Exercise objective - Every line below that holds the word "root" must be listed.

Source material -
════

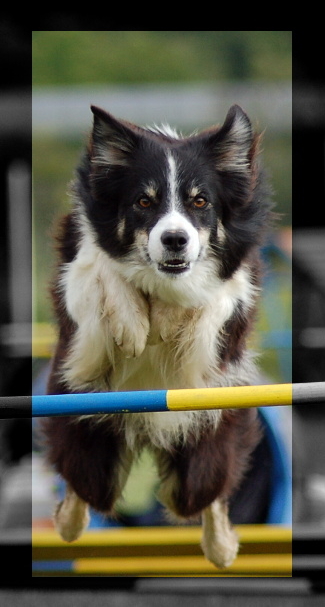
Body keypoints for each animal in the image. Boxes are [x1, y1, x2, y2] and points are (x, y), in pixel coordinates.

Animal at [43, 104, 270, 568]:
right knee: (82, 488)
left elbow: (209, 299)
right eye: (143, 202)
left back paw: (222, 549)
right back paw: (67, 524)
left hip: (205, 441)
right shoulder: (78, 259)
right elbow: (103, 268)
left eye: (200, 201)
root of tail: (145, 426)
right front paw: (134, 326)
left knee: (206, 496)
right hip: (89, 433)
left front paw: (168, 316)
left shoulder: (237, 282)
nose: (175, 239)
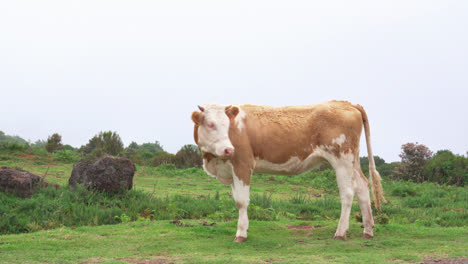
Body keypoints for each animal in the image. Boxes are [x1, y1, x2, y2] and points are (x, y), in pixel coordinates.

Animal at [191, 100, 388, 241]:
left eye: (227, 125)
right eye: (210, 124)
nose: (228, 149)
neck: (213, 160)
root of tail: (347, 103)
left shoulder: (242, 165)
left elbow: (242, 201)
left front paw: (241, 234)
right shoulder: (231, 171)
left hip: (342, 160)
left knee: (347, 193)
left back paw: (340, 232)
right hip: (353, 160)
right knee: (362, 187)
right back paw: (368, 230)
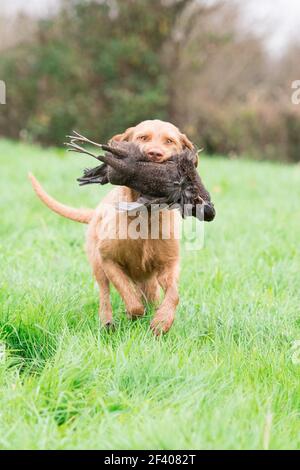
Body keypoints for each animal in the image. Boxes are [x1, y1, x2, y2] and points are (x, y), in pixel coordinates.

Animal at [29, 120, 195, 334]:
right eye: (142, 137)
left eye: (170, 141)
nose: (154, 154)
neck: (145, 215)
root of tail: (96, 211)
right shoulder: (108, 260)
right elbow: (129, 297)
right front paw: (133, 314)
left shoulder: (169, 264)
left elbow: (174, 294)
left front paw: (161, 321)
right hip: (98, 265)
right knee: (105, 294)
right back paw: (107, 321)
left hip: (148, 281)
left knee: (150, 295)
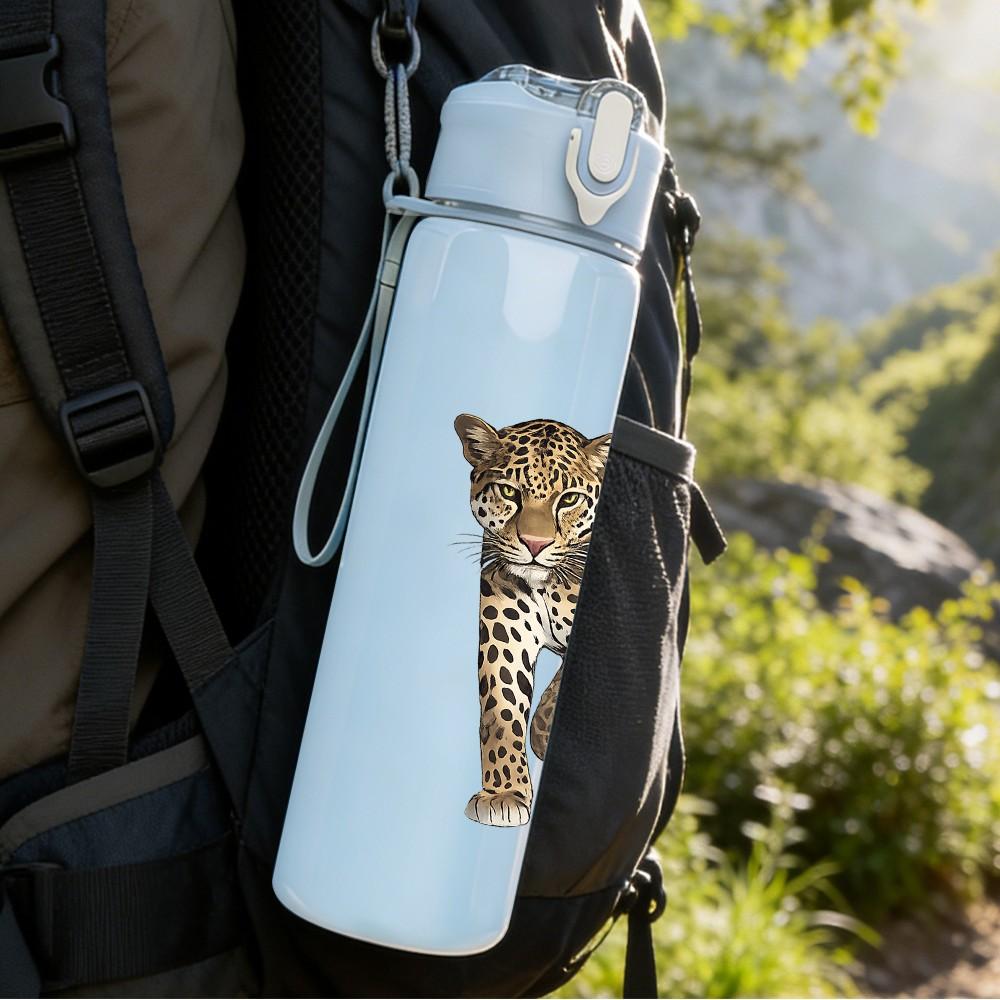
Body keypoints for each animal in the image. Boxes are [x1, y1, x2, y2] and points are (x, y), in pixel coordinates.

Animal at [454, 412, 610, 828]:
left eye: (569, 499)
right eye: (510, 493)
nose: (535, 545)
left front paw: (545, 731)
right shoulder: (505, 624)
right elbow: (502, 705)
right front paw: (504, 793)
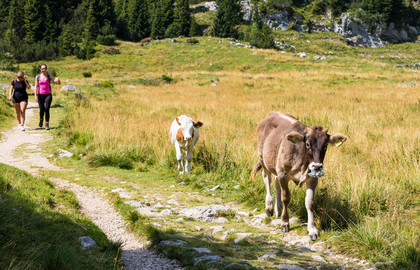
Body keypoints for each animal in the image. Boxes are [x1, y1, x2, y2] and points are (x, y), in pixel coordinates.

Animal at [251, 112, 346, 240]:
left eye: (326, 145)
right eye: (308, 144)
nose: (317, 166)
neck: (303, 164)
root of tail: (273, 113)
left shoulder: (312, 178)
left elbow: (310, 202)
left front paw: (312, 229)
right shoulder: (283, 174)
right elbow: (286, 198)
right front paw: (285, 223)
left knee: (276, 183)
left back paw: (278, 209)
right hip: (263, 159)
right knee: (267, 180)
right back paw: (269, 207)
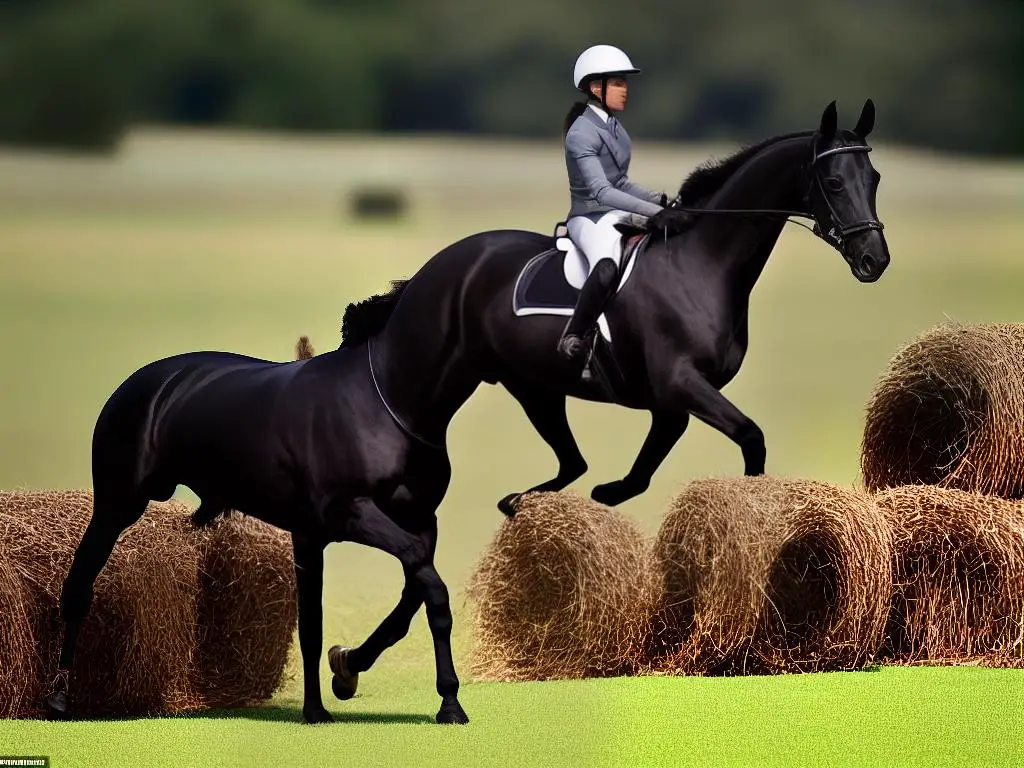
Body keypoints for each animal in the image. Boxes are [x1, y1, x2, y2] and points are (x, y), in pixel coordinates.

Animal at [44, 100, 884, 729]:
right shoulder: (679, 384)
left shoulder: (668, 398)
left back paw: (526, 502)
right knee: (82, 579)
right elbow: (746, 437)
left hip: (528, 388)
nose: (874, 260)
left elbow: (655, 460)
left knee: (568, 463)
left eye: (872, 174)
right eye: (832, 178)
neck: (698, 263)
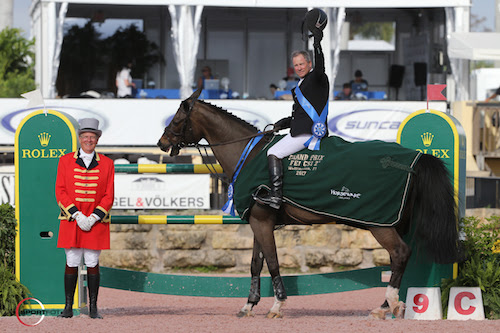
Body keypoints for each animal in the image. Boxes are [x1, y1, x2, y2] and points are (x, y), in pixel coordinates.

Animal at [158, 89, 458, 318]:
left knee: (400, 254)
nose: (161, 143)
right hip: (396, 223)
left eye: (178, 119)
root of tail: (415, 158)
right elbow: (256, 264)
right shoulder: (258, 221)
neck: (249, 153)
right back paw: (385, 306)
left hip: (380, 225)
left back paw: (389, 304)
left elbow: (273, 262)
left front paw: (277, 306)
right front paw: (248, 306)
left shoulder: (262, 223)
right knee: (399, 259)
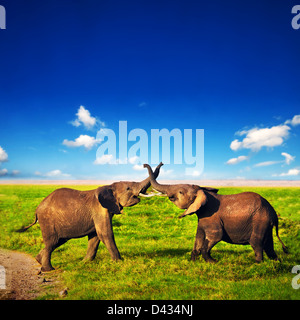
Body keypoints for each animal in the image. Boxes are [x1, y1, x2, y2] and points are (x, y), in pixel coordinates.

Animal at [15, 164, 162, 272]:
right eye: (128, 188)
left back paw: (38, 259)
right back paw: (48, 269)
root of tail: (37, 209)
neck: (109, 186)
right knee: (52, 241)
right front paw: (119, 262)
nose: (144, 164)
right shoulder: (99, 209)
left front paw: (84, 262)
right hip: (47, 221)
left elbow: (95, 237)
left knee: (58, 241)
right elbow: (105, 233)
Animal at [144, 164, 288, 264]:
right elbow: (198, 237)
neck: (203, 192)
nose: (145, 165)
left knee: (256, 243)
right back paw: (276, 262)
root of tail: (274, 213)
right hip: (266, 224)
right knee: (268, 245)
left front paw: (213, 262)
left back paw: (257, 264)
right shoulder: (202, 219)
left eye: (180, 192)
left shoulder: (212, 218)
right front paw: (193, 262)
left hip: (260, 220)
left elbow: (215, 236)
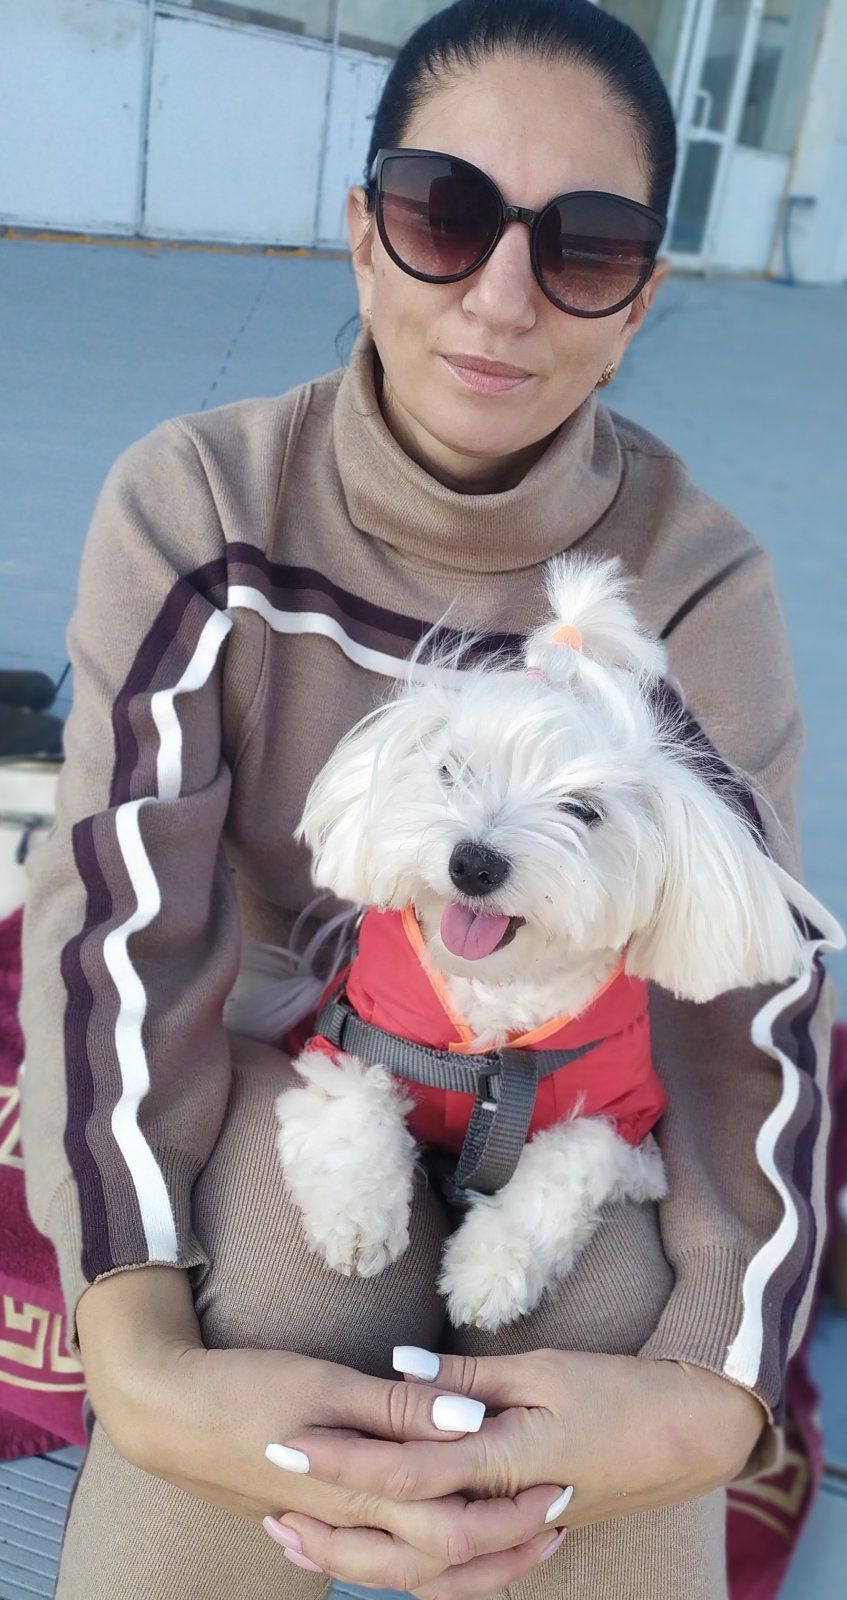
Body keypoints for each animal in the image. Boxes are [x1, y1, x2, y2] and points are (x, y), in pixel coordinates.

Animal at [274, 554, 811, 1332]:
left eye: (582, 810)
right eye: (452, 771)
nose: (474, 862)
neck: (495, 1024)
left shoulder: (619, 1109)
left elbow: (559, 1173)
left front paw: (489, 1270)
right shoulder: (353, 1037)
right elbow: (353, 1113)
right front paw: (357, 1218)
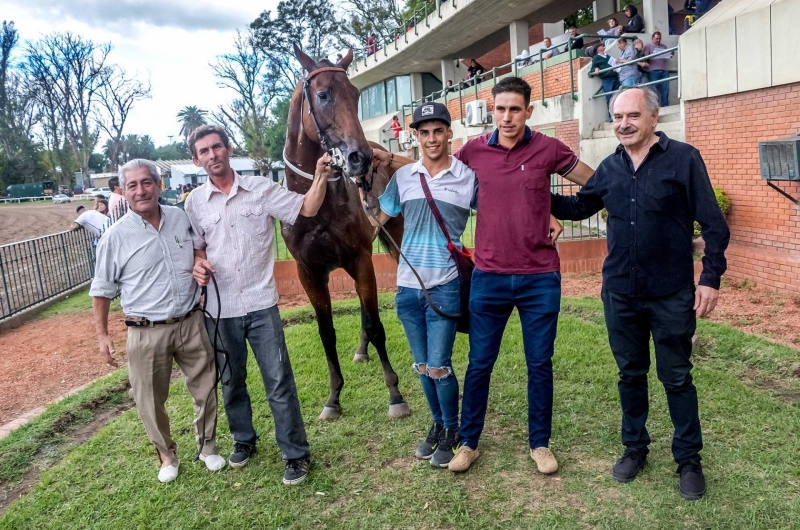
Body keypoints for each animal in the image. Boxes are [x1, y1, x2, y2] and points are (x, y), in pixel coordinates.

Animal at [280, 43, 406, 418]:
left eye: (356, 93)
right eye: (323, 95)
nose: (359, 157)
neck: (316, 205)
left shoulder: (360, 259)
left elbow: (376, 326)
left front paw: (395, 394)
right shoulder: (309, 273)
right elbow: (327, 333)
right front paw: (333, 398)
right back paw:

════

Output -
root of tail: (145, 426)
root of tail: (347, 103)
root of tail: (96, 211)
root of tail: (273, 113)
root of tail: (415, 158)
root of tail: (37, 209)
root of tail: (274, 213)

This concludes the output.